TASK STATEMENT> Copy down every line of the data that follows exactly. Omit the pictures.

DATA SHOWN>
*** Block opens ***

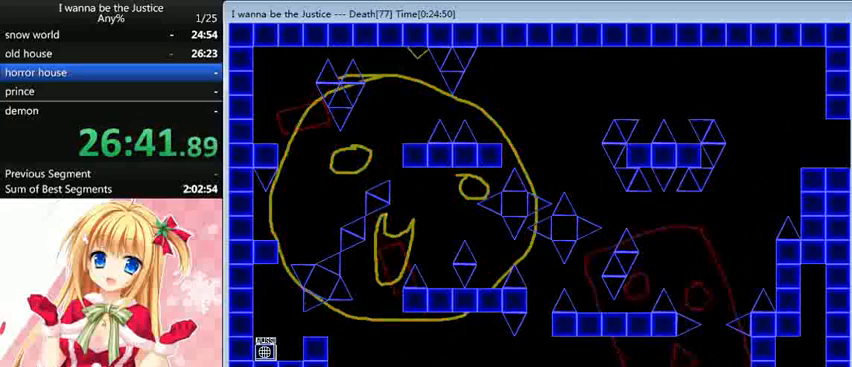
{"keys": ["right"], "events": [[240, "shift_l", "down"], [320, "shift_l", "up"]]}
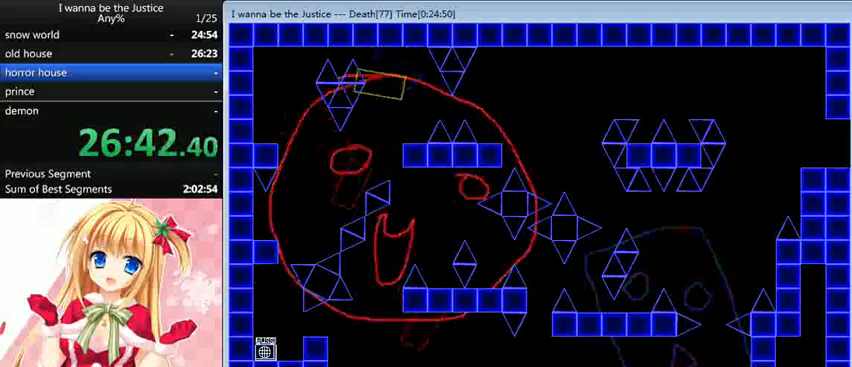
{"keys": ["right", "shift_l"], "events": [[280, "right", "up"], [400, "right", "down"], [400, "shift_l", "down"]]}
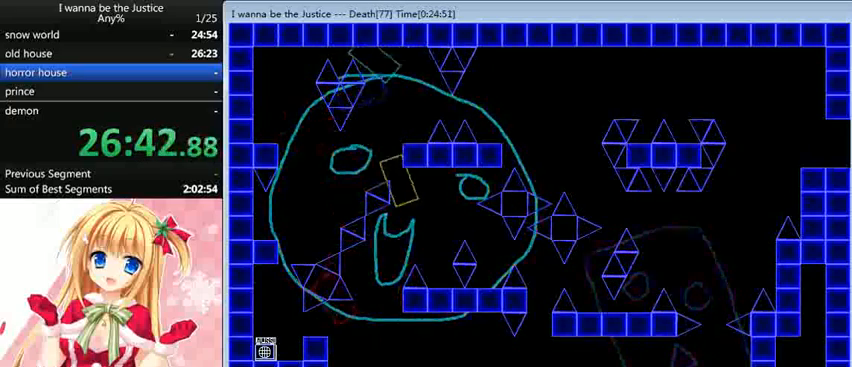
{"keys": ["right"], "events": [[200, "shift_l", "up"], [360, "shift_l", "down"], [480, "shift_l", "up"]]}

*** Block closes ***

OUTPUT BELOW>
{"keys": ["right"], "events": [[240, "shift_l", "down"], [320, "shift_l", "up"]]}
{"keys": ["right", "shift_l"], "events": [[280, "right", "up"], [400, "right", "down"], [400, "shift_l", "down"]]}
{"keys": ["right"], "events": [[200, "shift_l", "up"], [360, "shift_l", "down"], [480, "shift_l", "up"]]}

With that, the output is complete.